> _Required action_
Output exactly the lines spanning from the line containing "Education – Toda" to the last line of the entries, inclusive.

> _Given information_
Content starts

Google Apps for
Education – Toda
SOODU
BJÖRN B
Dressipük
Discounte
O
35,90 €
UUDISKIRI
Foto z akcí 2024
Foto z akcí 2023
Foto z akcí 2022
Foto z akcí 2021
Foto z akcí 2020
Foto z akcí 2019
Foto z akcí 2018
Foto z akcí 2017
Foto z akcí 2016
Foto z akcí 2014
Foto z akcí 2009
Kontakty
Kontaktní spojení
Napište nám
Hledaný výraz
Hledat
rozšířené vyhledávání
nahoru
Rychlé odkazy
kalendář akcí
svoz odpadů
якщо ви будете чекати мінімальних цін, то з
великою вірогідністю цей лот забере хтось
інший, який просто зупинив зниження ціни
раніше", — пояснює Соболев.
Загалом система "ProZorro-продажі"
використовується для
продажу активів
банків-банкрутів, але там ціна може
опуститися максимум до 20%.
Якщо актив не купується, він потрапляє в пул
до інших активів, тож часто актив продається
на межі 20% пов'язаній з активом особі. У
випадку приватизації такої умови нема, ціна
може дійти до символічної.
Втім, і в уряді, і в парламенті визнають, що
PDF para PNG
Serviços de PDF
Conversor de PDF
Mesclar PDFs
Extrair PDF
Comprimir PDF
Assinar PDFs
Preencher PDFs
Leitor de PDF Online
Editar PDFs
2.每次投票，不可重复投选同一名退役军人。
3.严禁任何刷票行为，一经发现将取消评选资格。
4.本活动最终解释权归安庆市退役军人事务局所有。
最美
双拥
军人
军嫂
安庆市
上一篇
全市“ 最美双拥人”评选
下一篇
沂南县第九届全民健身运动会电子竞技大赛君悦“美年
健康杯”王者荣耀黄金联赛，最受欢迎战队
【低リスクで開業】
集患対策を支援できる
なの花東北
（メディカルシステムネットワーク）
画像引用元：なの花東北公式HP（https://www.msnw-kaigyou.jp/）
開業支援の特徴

Content ends

> _Solved exercise_
Education – Toda
SOODU
BJÖRN B
Dressipük
Discounte
O
35,90 €
UUDISKIRI
Foto z akcí 2024
Foto z akcí 2023
Foto z akcí 2022
Foto z akcí 2021
Foto z akcí 2020
Foto z akcí 2019
Foto z akcí 2018
Foto z akcí 2017
Foto z akcí 2016
Foto z akcí 2014
Foto z akcí 2009
Kontakty
Kontaktní spojení
Napište nám
Hledaný výraz
Hledat
rozšířené vyhledávání
nahoru
Rychlé odkazy
kalendář akcí
svoz odpadů
якщо ви будете чекати мінімальних цін, то з
великою вірогідністю цей лот забере хтось
інший, який просто зупинив зниження ціни
раніше", — пояснює Соболев.
Загалом система "ProZorro-продажі"
використовується для
продажу активів
банків-банкрутів, але там ціна може
опуститися максимум до 20%.
Якщо актив не купується, він потрапляє в пул
до інших активів, тож часто актив продається
на межі 20% пов'язаній з активом особі. У
випадку приватизації такої умови нема, ціна
може дійти до символічної.
Втім, і в уряді, і в парламенті визнають, що
PDF para PNG
Serviços de PDF
Conversor de PDF
Mesclar PDFs
Extrair PDF
Comprimir PDF
Assinar PDFs
Preencher PDFs
Leitor de PDF Online
Editar PDFs
2.每次投票，不可重复投选同一名退役军人。
3.严禁任何刷票行为，一经发现将取消评选资格。
4.本活动最终解释权归安庆市退役军人事务局所有。
最美
双拥
军人
军嫂
安庆市
上一篇
全市“ 最美双拥人”评选
下一篇
沂南县第九届全民健身运动会电子竞技大赛君悦“美年
健康杯”王者荣耀黄金联赛，最受欢迎战队
【低リスクで開業】
集患対策を支援できる
なの花東北
（メディカルシステムネットワーク）
画像引用元：なの花東北公式HP（https://www.msnw-kaigyou.jp/）
開業支援の特徴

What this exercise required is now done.